Por André Parente
Post convidado
O Governo do Estado do Ceará publicou Decreto que permite a quebra de sigilo fiscal sem autorização judicial. O fisco alega que as fraudes fiscais aumentaram e que a fiscalização deve garantir uma igualdade material do mercado. A gestora da pasta garante que essa troca de dados junto às instituições financeiras não será automática e deverá ser usada em casos excepcionais, sob um controle técnico prévio, assim como um rígido controle posterior desses dados coletados.
Do ponto de vista da legalidade, questões como a quebra de sigilo de dados bancários de sócios sob o indicio de uma irregularidade nas empresas deverão bater as portas de nossos tribunais. Em certas situações, onde o fisco achar oportuno, poderá o mesmo, através de plataformas digitais, obter de forma desburocratizada, todos os dados bancários dos sócios. Saberão assim, como a pessoa gastou, quem pagou, faturas de cartões de crédito e todos os dados financeiros íntimos da pessoa, não só do contribuinte. Tendo em vista que a pessoa humana não pode ser reduzida a contribuinte.
Não é raro que com base nessa suposta quebra de dados, o fisco possa encontrar fatos pretéritos que incidem uma nova autuação ou até mesmo o compartilhamento desses dados com outras autoridades. Lembrando que recebimentos de valores que não forem considerados como devidamente justificados serão considerados rendimentos não declarados, submetidos assim à incidência do imposto de renda, objeto de nova autuação pelo fisco federal. Tal polemica é objeto de repercussão geral junto ao STF acerca da constitucionalidade do artigo 42 da Lei nº 9.430/96, a autorizar a constituição de créditos tributários do Imposto de Renda tendo por base, exclusivamente, valores de depósitos bancários cuja origem não seja comprovada pelo contribuinte no âmbito de procedimento fiscalizatório.
O decreto nº 33.956/2021 tem como sustentação jurídica o § 1º do art. 145 da Constituição Federal que faculta à Administração Fazendária a identificação do patrimônio, os rendimentos e as atividades econômicas dos contribuintes. A lei complementar de nº 105/2001 em seu art. 6º prescreve as hipóteses em que autoridades e agentes do Fisco poderão examinar documentos, livros e registros de instituições financeiras, inclusive os referentes a contas de depósitos e aplicações financeiras. Neste mesmo sentido, o inciso II do art. 197 do Código Tributário Nacional (CTN) cominado com o inciso IV do art. 82 da Lei n.º 12.670/96 que trata da obrigatoriedade de bancos e instituições financeiras prestem informações junto ao fisco.

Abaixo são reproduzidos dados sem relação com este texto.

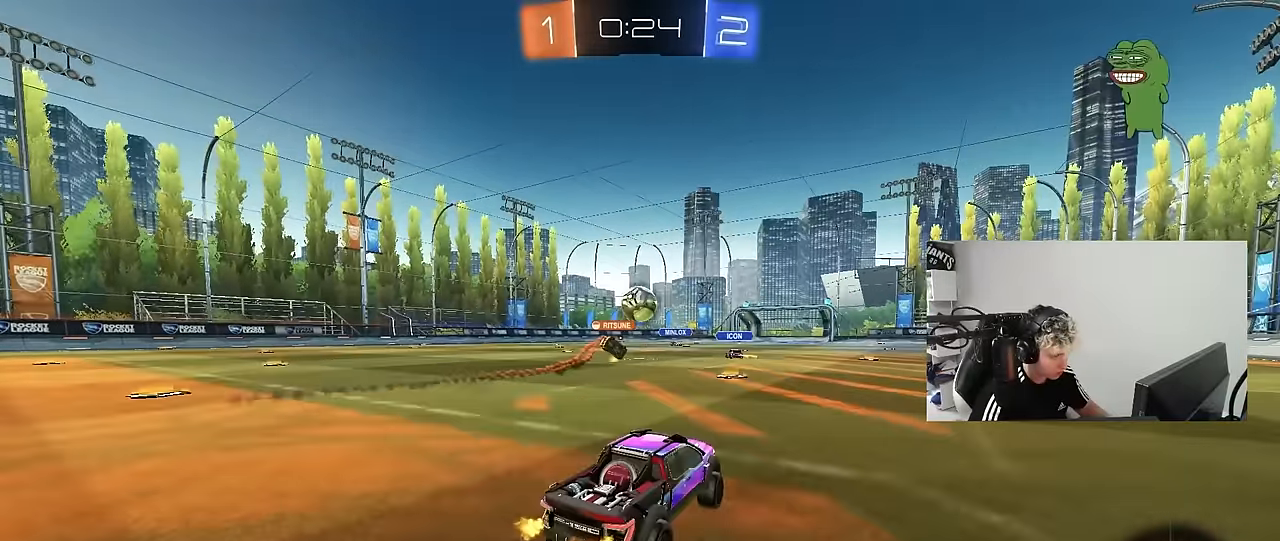
{"keys": ["a", "w"], "mouse": [], "mouse_move": "still", "events": [[33, "a", "down"], [117, "a", "up"], [400, "a", "down"]]}
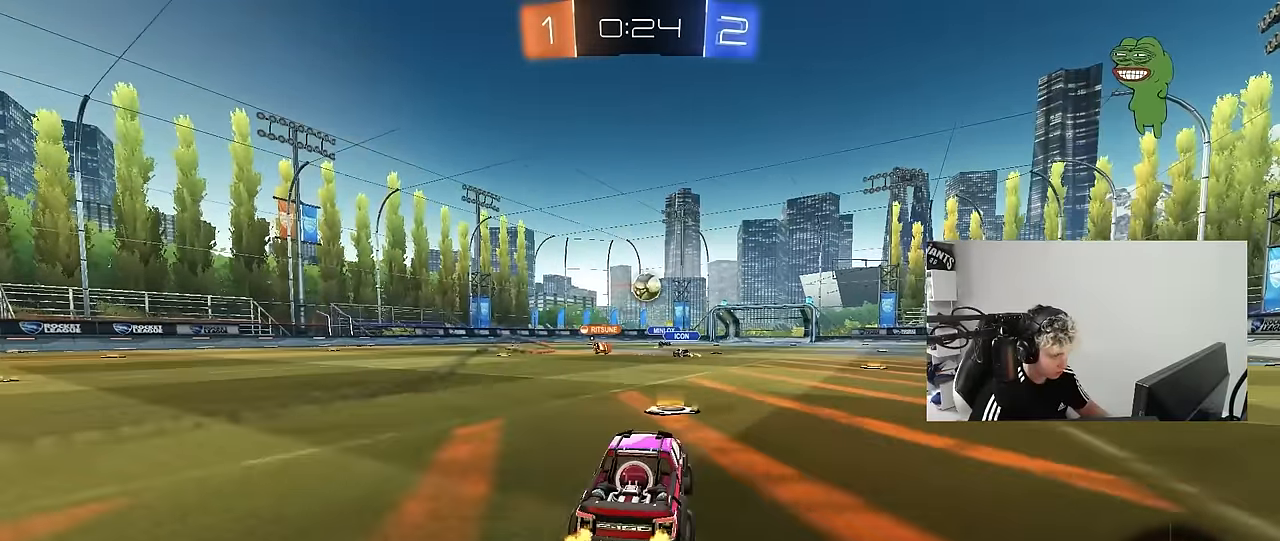
{"keys": ["a", "s"], "mouse": [], "mouse_move": "still", "events": [[50, "a", "up"], [100, "d", "down"], [133, "mouse_left", "down"], [233, "mouse_left", "up"], [233, "shift", "down"], [283, "d", "up"], [283, "w", "up"], [333, "a", "down"], [333, "shift", "up"], [383, "s", "down"]]}
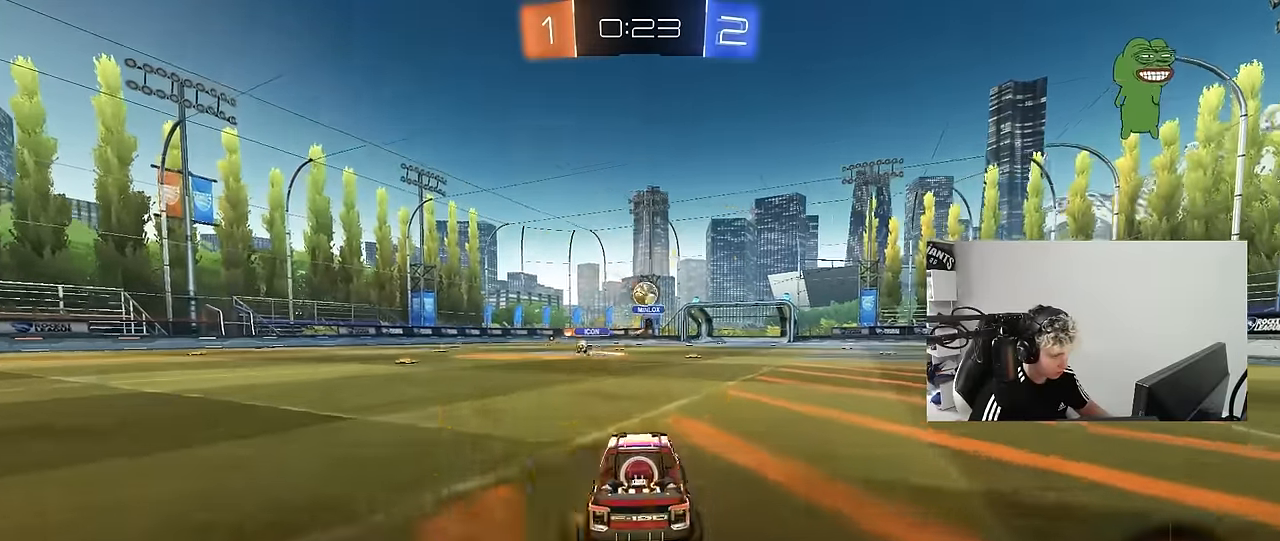
{"keys": ["a"], "mouse": [], "mouse_move": "still", "events": [[17, "a", "up"], [17, "s", "up"], [100, "a", "down"]]}
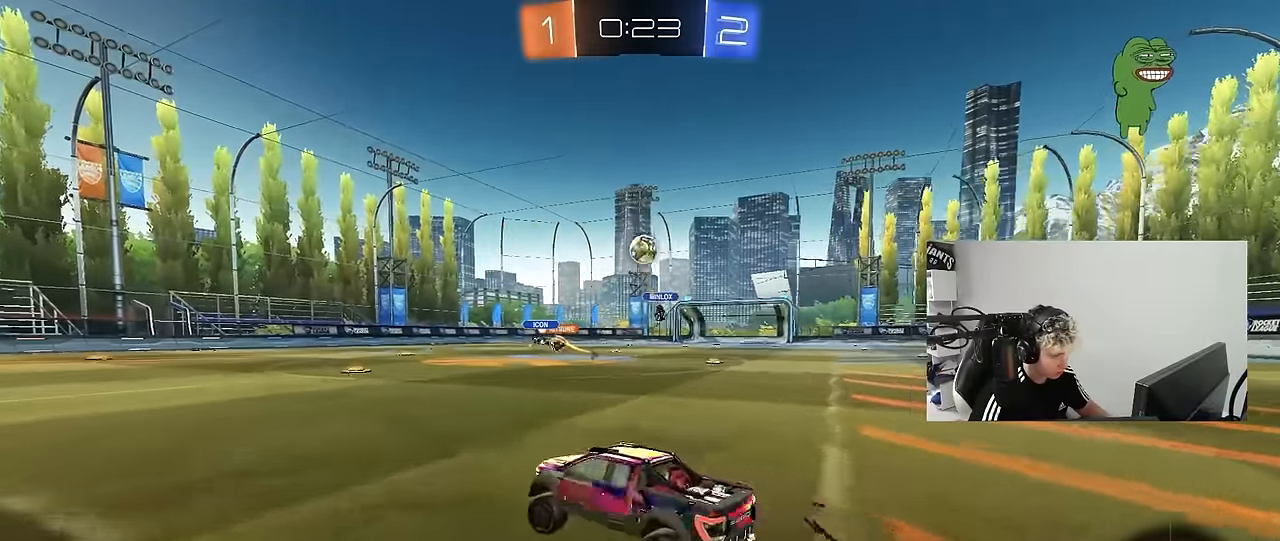
{"keys": ["w"], "mouse": [], "mouse_move": "up-right", "events": [[33, "w", "down"], [350, "a", "up"]]}
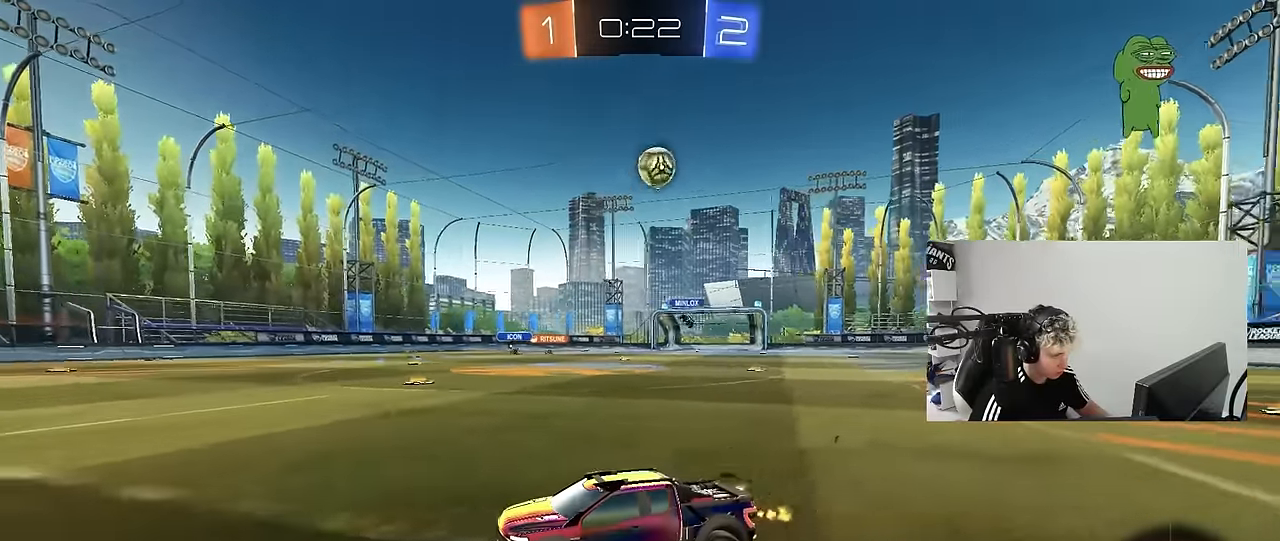
{"keys": ["a", "shift", "w"], "mouse": [], "mouse_move": "still", "events": [[183, "a", "down"], [283, "shift", "down"]]}
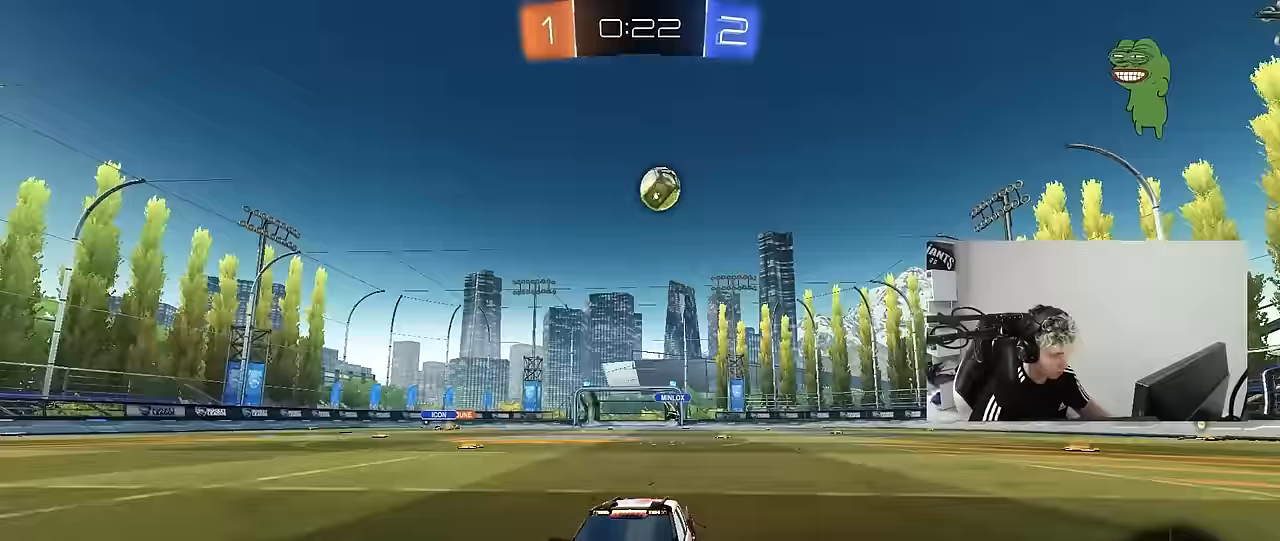
{"keys": ["a", "w"], "mouse": [], "mouse_move": "still", "events": [[150, "shift", "up"]]}
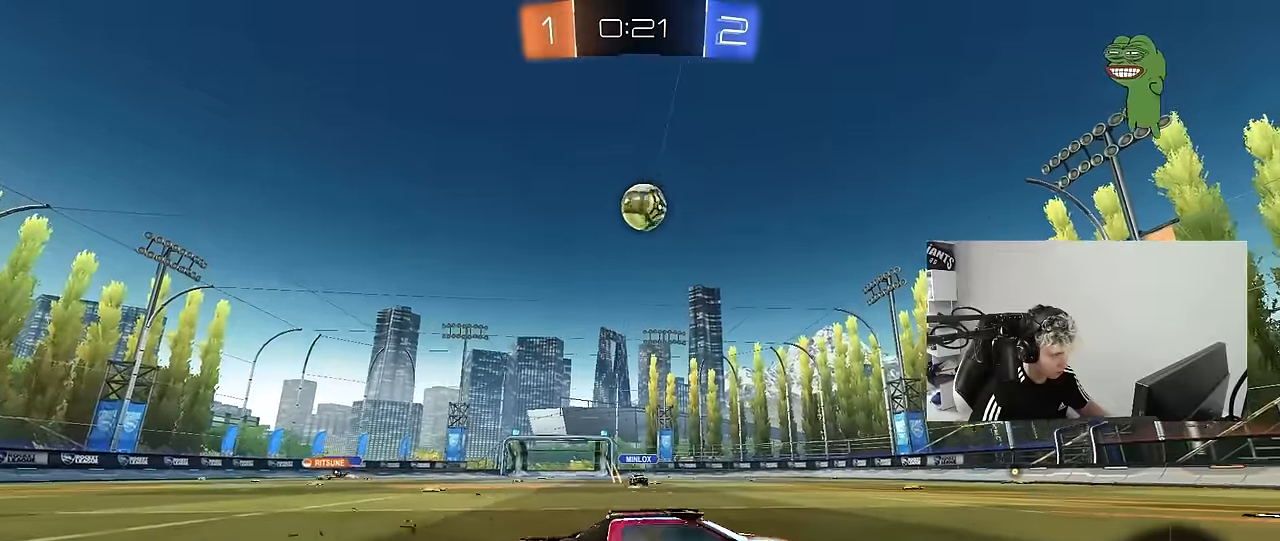
{"keys": ["d"], "mouse": ["left"], "mouse_move": "right", "events": [[33, "mouse_right", "down"], [33, "w", "up"], [83, "s", "down"], [167, "mouse_left", "down"], [217, "a", "up"], [217, "s", "up"], [267, "mouse_right", "up"], [317, "mouse_right", "down"], [350, "s", "down"], [400, "a", "down"], [450, "a", "up"], [450, "mouse_right", "up"], [500, "d", "down"], [500, "s", "up"]]}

Não obstante o combate a fraude fiscal e a garantia de isonomia material. O entendimento da Excelsa Corte sobre a constitucionalidade da lei complementar nº105 entendeu que é licita a quebra do sigilo bancário pelo fisco, sem que haja interferência de órgão equidistante e que pelos próprios Ministros passou a ser chamado de transferência de sigilo. Prevaleceu por sua vez, o entendimento de que a norma não resulta em quebra de sigilo, mas em transferência de sigilo da órbita bancária para a fiscal, ambas protegidas contra o acesso de terceiros.
Acontece que pouco a pouco, as legislações infraconstitucionais inovam no sentido de garantir uma amplitude maior ao poder de fiscalização. Aos poucos os fins justificam os meios. E o bom contribuinte poderá correr o risco de ter seus dados bancários vazados pelo próprio fisco, afinal no mundo digital, as informações se resumem a acesso ao sistema.
Neste sentido, o decreto restringiu que a obtenção desses dados deverá passar pelo crivo do Secretário da Fazenda ou Secretário Executivo da Receita Estadual que após requisição precedida de formalização do servidor da SEFAZ, onde deverá , em primeiro lugar intimar o contribuinte, através de Termo de Intimação, para prestar as informações relativas a contas de depósito ou aplicações existentes em instituições financeiras, no prazo de até 10 dias contados da ciência da intimação, prorrogáveis por igual período, a critério da autoridade fiscal.
Segundo o desembargador Leandro Paulsen do Tribunal Regional Federal da 4ª Região, na quase totalidade dos países ocidentais, existe a possibilidade de acesso às movimentações bancárias sempre que tal seja importante para a apuração de crimes e fraudes tributárias em geral. No Brasil, não é diferente. A possibilidade de quebra depende da análise do caso concreto, considerando-se as suas circunstâncias específicas e o princípio da proporcionalidade.
Importante não esquecer que no julgamento da Lei complementar de nº105 no julgamento conjunto das ADIs 2390, 2859, 2386 e 2397, RE 601.314/SP o STF ressalvou que a lei estabelece rigorosos requisitos para que o Fisco requisite as informações, que está condicionada à existência de processo administrativo em curso, atraindo as garantidas da Lei 9.784, ou seja, dever de observância dos princípios da motivação, finalidade, proporcionalidade e interesse público.
Esperamos que as autoridades fazendárias tenham cuidado em relação aos dados sensíveis de seus contribuintes e que a quebra de sigilo bancário não seja usada a priori, pois esses dados sigilosos, caso não sejam guardados de forma segura, podem arruinar a intimidade da pessoa humana.